Hi Patrick, we retesting this on Ubuntu-Precise kernel (3.2.0-29-generic #46) and the latest ixgbe driver (3.11.33):
PF to PF (SR-IOV enabled) and VF to PF – 9.5 GBs
VF to PF and VF to VF – 5.5 Gbs
It appears that the limiting factor is the VF receiving queue. We see that the interrupt that is assigned to it, happens on a single CPU and this CPU gets 100% busy with handling softirqs.
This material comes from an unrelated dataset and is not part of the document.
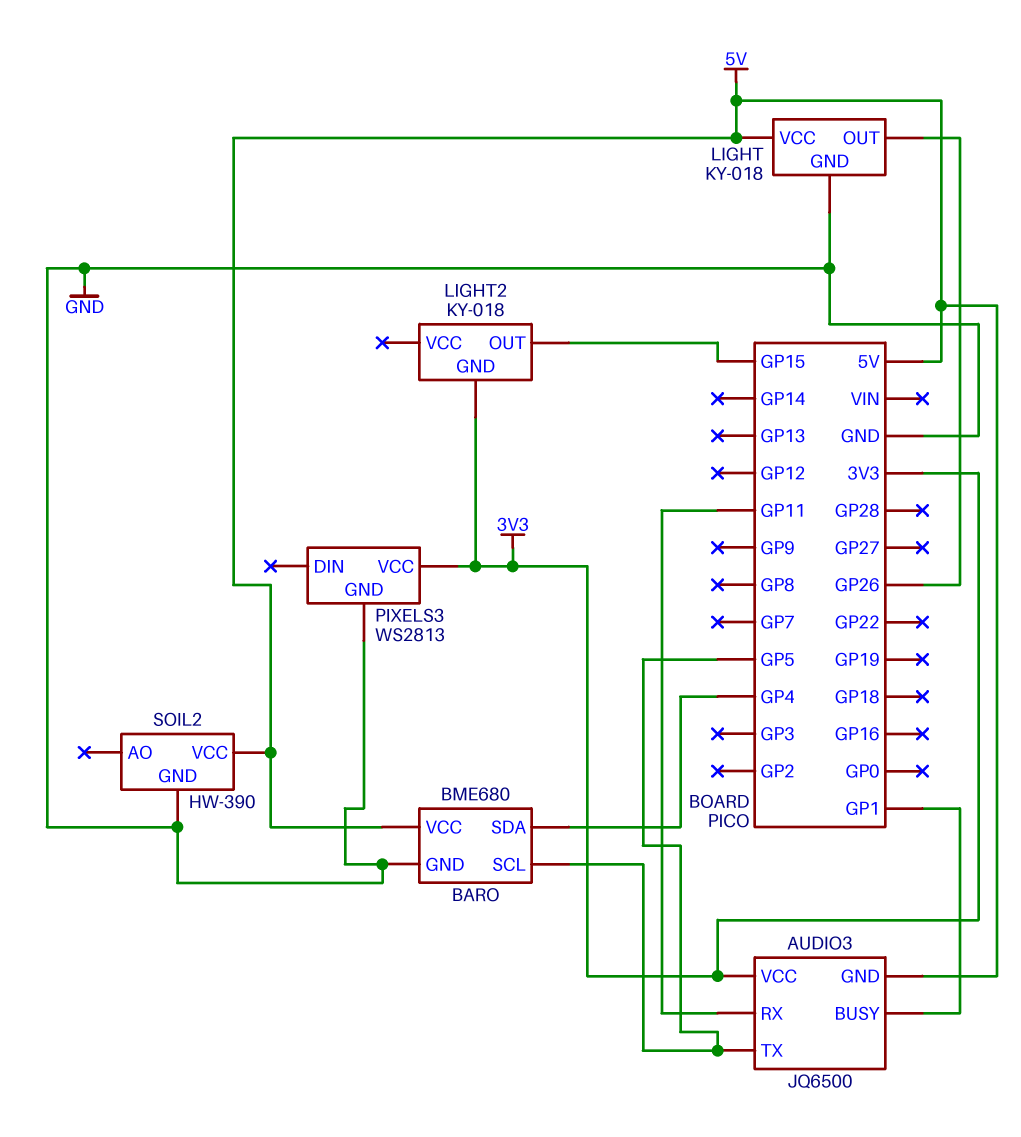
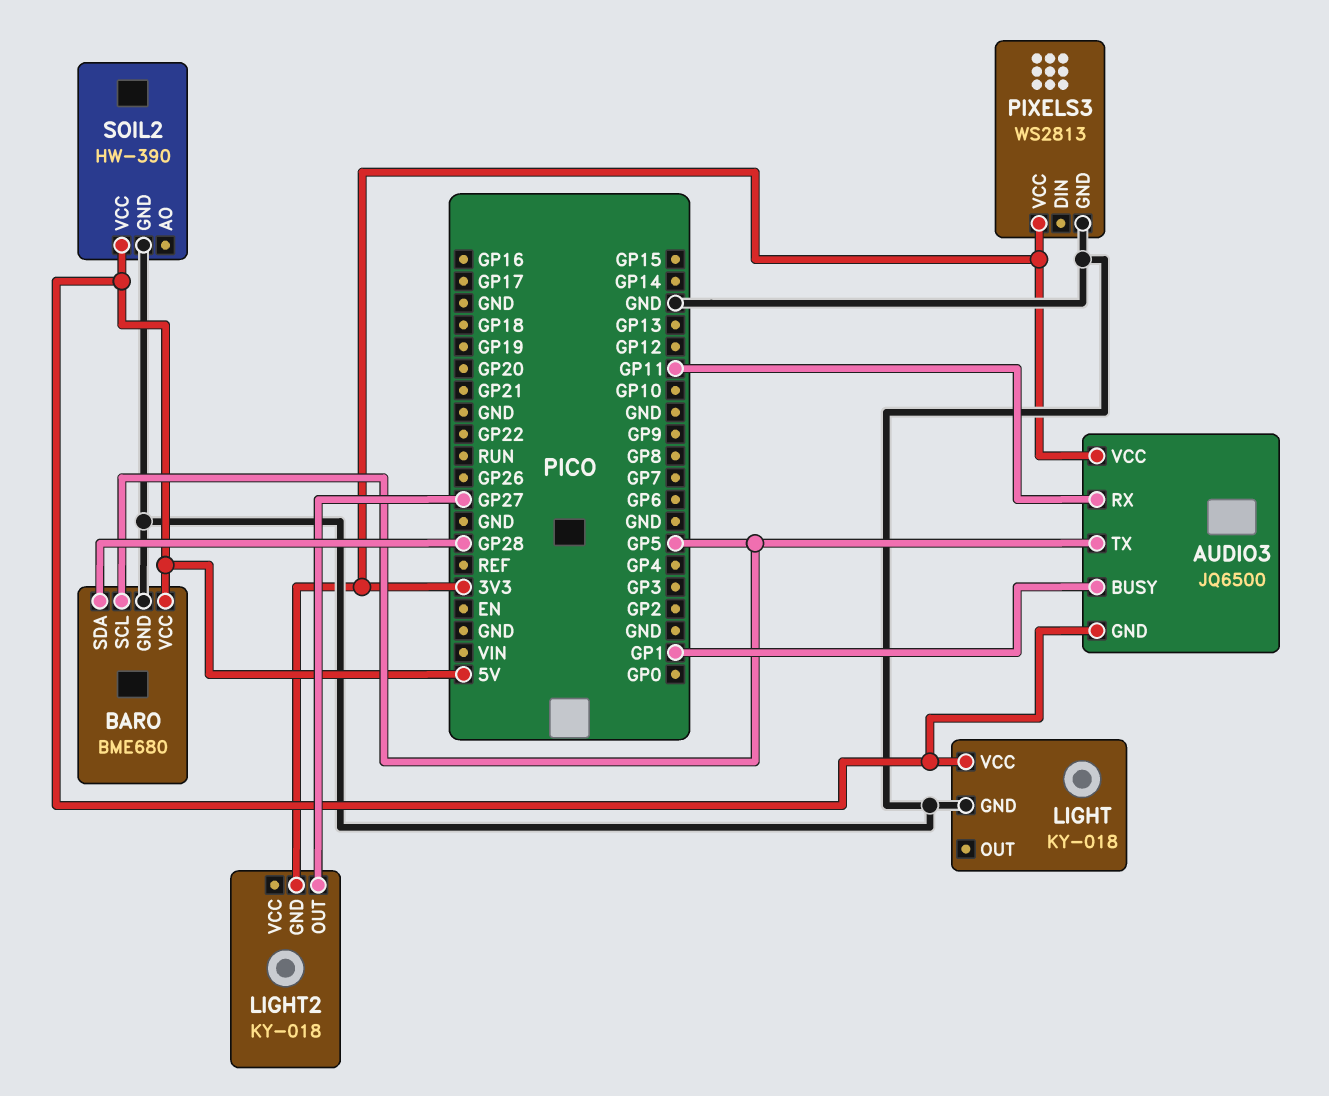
BARO pin SDA: GP4 -> GP28
LIGHT pin OUT: GP26 -> none
LIGHT2 pin OUT: GP15 -> GP27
We tried to spread the IRQs between several CPUs using /proc/irq/XXX/smp_affinity and /sys/class/net/XXX/queues/rx-0/rpc_cpus (Receive Packet Steering), but still all the interrupts get handled on the same CPU. Is there a way to spread the interrupts for the receiving queue between several CPUs?
That apart, we also did a bi-directional test: we saw that VF-to-VF in total gets to 10Gbs, but PF-to-PF gets in total 13-14 Gbs, which is strange. Is the 10Gbs network bandwidth uni-directional or bi-directional?
Regarding the script: we tried it, but it is intended for multi-queue interfaces. When SR-IOV is enabled, each interface (VFs and PF) receives only one tx/rx queue pair (PF receives a singe TxRx queue), so it does not look relevant for the SR-IOV case.
Lastly, we disabled irqbalance, but didn't see any notable difference.
Alex.
P.S.: I will also reply to other threads that we are having in parallel with you:) Thank you for being so responsive.